= Miriam Frank =

American LGBTQ+ and labor historian

Miriam Frank is an American historian of LGBTQ+ and labor history, best known for her book Out in the Union: A Labor History of Queer America.

== Early life and education ==
Miriam Frank was born on 26 February 1947 in New York City. She lived in Newark with her family.

Frank was educated at the School of Writing.

== Career ==
Miriam Frank's work focuses on the intersection of labor and LGBTQ+ history.

She began teaching in Detroit at Wayne County Community College in the 1970s before moving to New York City in the 1980s to teach at New York University until her retirement in 2014 at the age of 67.

Starting in 1994, she began interviewing gay and lesbian union members as part of the project that would become her book, Out in the Union: A Labor History of Queer America. Completing 79 interviews between 1994 and 2009, these reside at NYU's Tamiment Library and Robert F. Wagner Labor Archives.

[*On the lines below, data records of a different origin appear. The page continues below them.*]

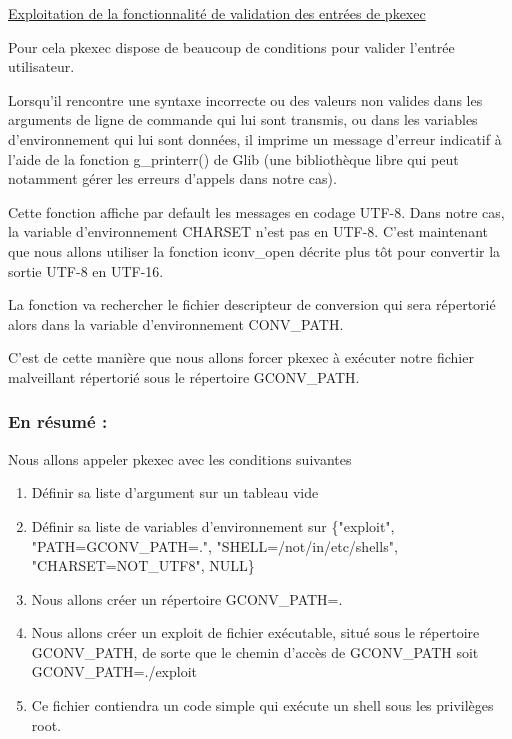 \documentclass[12pt,a4paper]{article}
\begin{document}
\begin{flushleft}
            \item \underline{Exploitation de la fonctionnalité de validation des entrées de pkexec}
            \item Pour cela pkexec dispose de beaucoup de conditions pour valider l'entrée utilisateur.
            \item Lorsqu’il rencontre une syntaxe incorrecte ou des valeurs non valides dans les arguments de ligne de commande qui lui sont transmis, ou dans les variables d’environnement qui lui sont données, il imprime un message d’erreur indicatif à l’aide de la fonction g\_printerr() de Glib (une bibliothèque libre qui peut notamment gérer les erreurs d'appels dans notre cas).
            \item Cette fonction affiche par default les messages en codage UTF-8. Dans notre cas, la variable d'environnement CHARSET n'est pas en UTF-8. C'est maintenant que nous allons utiliser la fonction iconv\_open décrite plus tôt pour convertir la sortie UTF-8 en UTF-16.
            \item La fonction va rechercher le fichier descripteur de conversion qui sera répertorié alors dans la variable d'environnement CONV\_PATH.
            \item C'est de cette manière que nous allons forcer pkexec à exécuter notre fichier malveillant répertorié sous le répertoire GCONV\_PATH.


            \subsubsection{En résumé : }
            \item Nous allons appeler pkexec avec les conditions suivantes
            \begin{enumerate}
                \item Définir sa liste d'argument sur un tableau vide
                \item Définir sa liste de variables d'environnement sur \{"exploit", "PATH=GCONV\_PATH=.", "SHELL=/not/in/etc/shells", "CHARSET=NOT\_UTF8", NULL\}
                \item Nous allons créer un répertoire GCONV\_PATH=.
                \item Nous allons créer un exploit de fichier exécutable, situé sous le répertoire GCONV\_PATH, de sorte que le chemin d'accès de GCONV\_PATH soit GCONV\_PATH=./exploit
                \item Ce fichier contiendra un code simple qui exécute un shell sous les privilèges root.
                

\end{enumerate}
\end{flushleft}
\end{document}
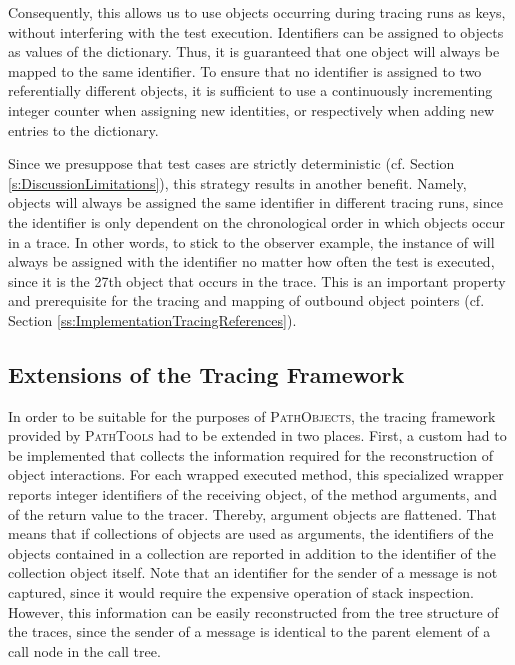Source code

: Consequently, this allows us to use objects occurring during tracing runs as keys, without interfering with the test execution.
Identifiers can be assigned to objects as values of the dictionary.
Thus, it is guaranteed that one object will always be mapped to the same identifier.
To ensure that no identifier is assigned to two referentially different objects, it is sufficient to use a continuously incrementing integer counter when assigning new identities, or respectively when adding new entries to the dictionary.

Since we presuppose that test cases are strictly deterministic (cf. Section \ref{s:DiscussionLimitations}), this strategy results in another benefit.
Namely, objects will always be assigned the same identifier in different tracing runs, since the identifier is only dependent on the chronological order in which objects occur in a trace.
In other words, to stick to the observer example, the instance of  will always be assigned with the identifier  no matter how often the test is executed, since it is the 27th object that occurs in the trace.
This is an important property and prerequisite for the tracing and mapping of outbound object pointers (cf. Section \ref{ss:ImplementationTracingReferences}).

\subsection{Extensions of the Tracing Framework}
\label{ss:ImplementationTracing}
In order to be suitable for the purposes of \textsc{PathObjects}, the tracing framework provided by \textsc{PathTools} had to be extended in two places.
First, a custom  had to be implemented that collects the information required for the reconstruction of object interactions.
For each wrapped executed method, this specialized wrapper reports integer identifiers of the receiving object, of the method arguments, and of the return value to the tracer.
Thereby, argument objects are flattened.
That means that if collections of objects are used as arguments, the identifiers of the objects contained in a collection are reported in addition to the identifier of the collection object itself.
Note that an identifier for the sender of a message is not captured, since it would require the expensive operation of stack inspection.
However, this information can be easily reconstructed from the tree structure of the traces, since the sender of a message is identical to the parent element of a call node in the call tree.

During the 1990s she also worked on and published alongside Desma Holcolmb to create Pride at Work: Organizing for Gay and Lesbian Rights in Unions as a guide for gay unionists to advocate for themselves in the workplace.

== Bibliography ==
=== Books ===
- Out in the Union: A Labor History of Queer America, Temple University Press, 2014.

=== Pamphlets ===
- Pride at Work: Organizing for Gay and Lesbian Rights in Unions, 1990.